Outside, Jamie reminds Pietro that the only way to stop this is for him to die. Quick is like "No, I won't do it," and Jamie is like "Ya gotta."
They return to the remains of the X-Mansion, mission successful despite the loss of one of their own. With Nightcrawler also having successfully brought in Destiny, many aspects of the big plan are in play as we head toward the big conclusion. Don't miss it!
Further Thoughts:
I liked Amazing X-Men. I didn't so much as a kid because of how it was outshined by the flashier and funnier Astonishing. And in fact Astonishing still has my heart, but I do appreciate this. Banshee's sacrifice very much echoes his role in the original Claremont run where he basically used up his power to defeat the villain. And this being the Age of Apocalypse we get an appropriately twisted take on Madrox the Multiple Man, who is being help captive and abused by his own dupes so they can do their culty business. You don't usually get to see characters so degraded in mainstream comics, but this was the right venue for it and it was interesting.

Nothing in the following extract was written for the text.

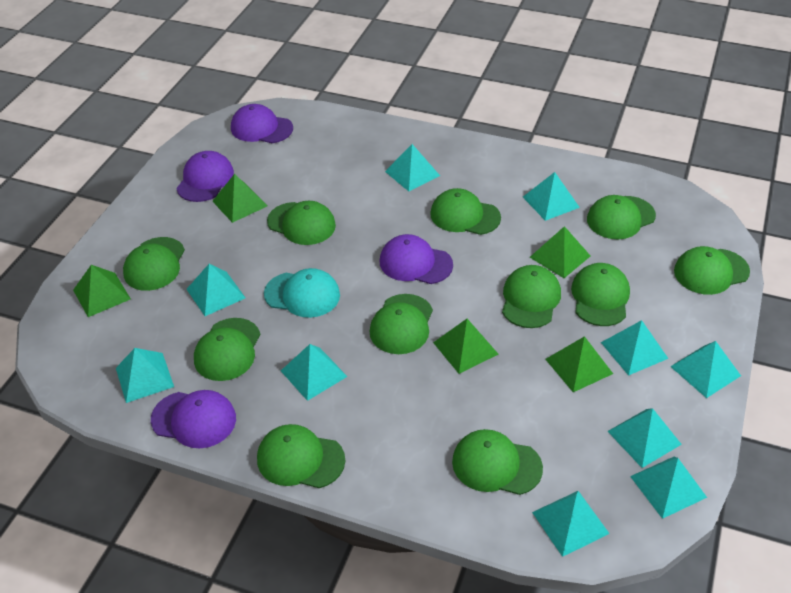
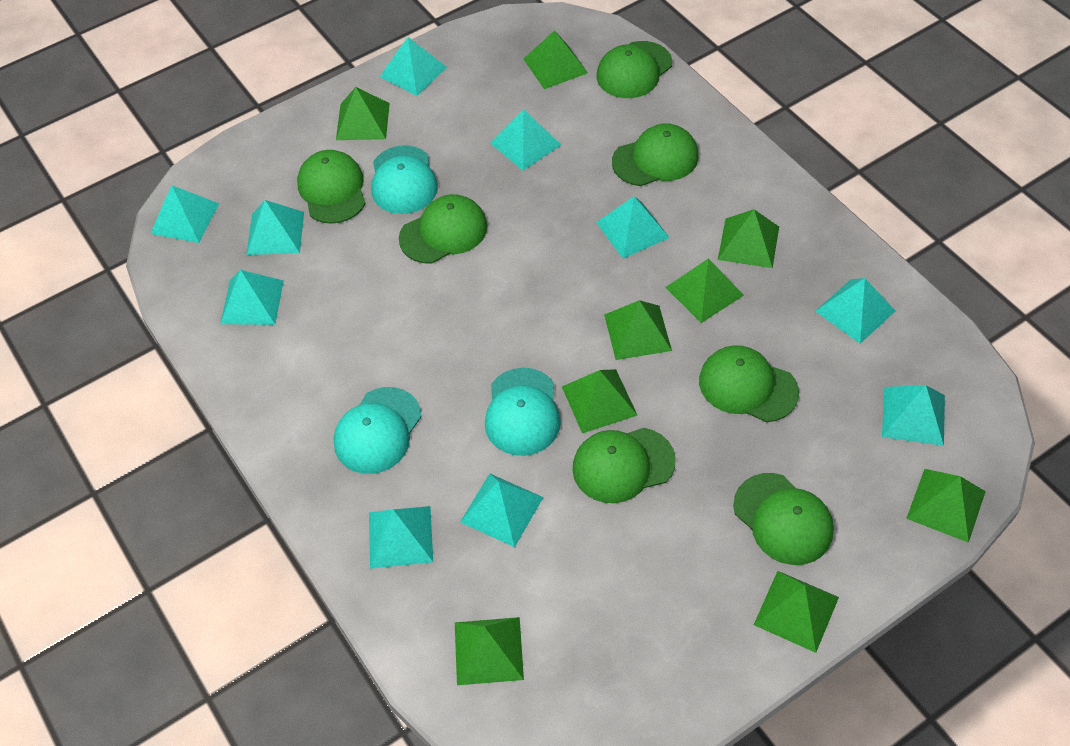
green cap: [123,237,185,291] [194,318,260,381] [257,424,345,488] [267,201,336,245] [370,294,433,354] [430,188,501,235] [452,429,543,495] [502,265,561,328] [571,263,630,326] [587,195,656,239] [674,246,750,295] = 11 -> [297,150,366,224] [399,194,487,264] [572,428,676,503] [596,41,672,98] [612,123,699,186] [699,345,799,422] [733,473,834,565] = 7
green pyramid: [73,265,131,317] [212,174,267,223] [433,319,499,374] [530,226,590,278] [545,336,613,392] = 5 -> [336,87,390,140] [455,617,524,685] [524,30,588,89] [562,369,638,433] [604,300,672,360] [665,258,744,323] [718,209,779,268] [754,571,839,653] [906,469,986,543] = 9
purple cap: [151,390,236,448] [176,151,234,202] [231,104,293,143] [380,234,453,284] = 4 -> none = 0
turquoise cap: [264,268,340,318] = 1 -> [333,387,422,474] [371,145,438,214] [485,368,561,456] = 3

A while back on Twitter (back when it was still called that, and generally inhabitable) writer Fabian Nicieza dismissed the idea that the Age of Apocalypse storyline was "well thought out." If they didn't know where they were ending up when they started, they sure could have fooled me, since the story began with Magneto saying "Here's four things that need to happen," and then the various books -- Astonishing, Amazing, Generation Next, Gambit and the X-Ternals and X-Calibre -- went and depicted those things, which collide at the end of this issue. It just goes to show that we are not privy to the creative process behind our favourite comics: some become legendary debacles (looking at you, X-Factor #1) and some remain shrounded in mystery.

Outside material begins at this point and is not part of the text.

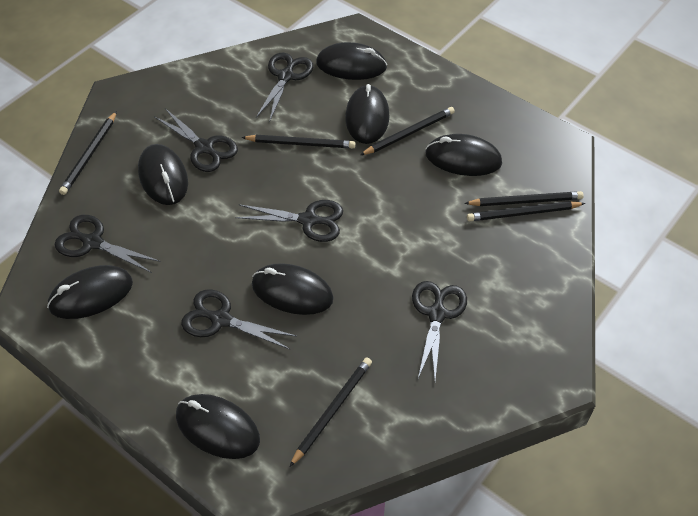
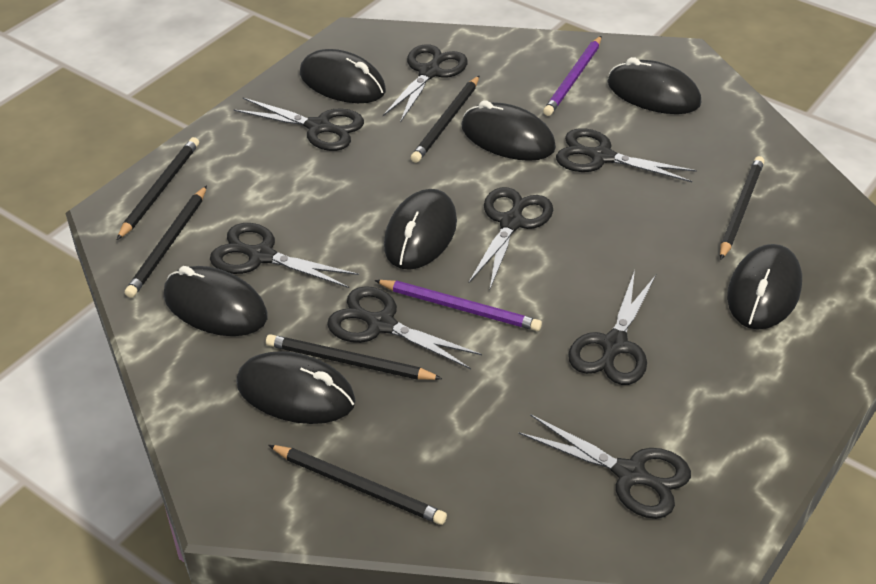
black scissors: [55,215,161,273] [154,108,238,172] [181,289,297,349] [235,200,343,242] [256,52,313,122] [412,281,467,380] = 6 -> [210,223,359,288] [233,97,364,151] [327,286,482,369] [383,44,468,123] [469,187,553,289] [518,414,691,519] [556,128,697,182] [568,270,656,385] = 8
purple pencil: none = 0 -> [374,280,542,331] [543,36,602,116] = 2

So perhaps we can't say that this is a great feat of grand design, but it doesn't matter because it does feel that way, which is perhaps the greater skill: to give yourself a set-up and then do your best to play it out in a satisfying way across four issues. Of all the AOA titles I've read for this project, Amazing feels the most cobbled and improvised, about the X-Men simply going around and doing things within the world of Age of Apocalyse, doing two issues about the Sentinel attack and two about the kidnapping and rescue of Bishop (and baby Charles) with Abyss as a recurring foe. But that doesn't mean that the others weren't similarly tossed together as they went along.

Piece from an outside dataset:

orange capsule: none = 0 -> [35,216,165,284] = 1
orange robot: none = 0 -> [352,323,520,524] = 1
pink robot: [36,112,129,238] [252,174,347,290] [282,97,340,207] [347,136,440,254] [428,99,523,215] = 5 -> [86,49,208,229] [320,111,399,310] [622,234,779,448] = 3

Ultimately, all comics and all fiction are assembled over time, especially those that are produced in installments rather than released as a whole. Once one comic comes out you don't have a chance to revise it, you need to simply proceed. It's great to have something unified, where you come into it from the beginning saying "Here's the story we are going to tell," but the reality is that mainstream superhero comics -- certainly in the past -- rarely afforded such luxuries, and were published every month sometimes by the skin of their teeth due to a need to make deadlines and figure out how it all fits together later. The fact that we often think it must have been ordained from the start is a testament to those who have this very necessary skill of adaptation and improvisation, and I think being able to Scheherazade your way through years of story is a vital and underappreciated-by-readers skill.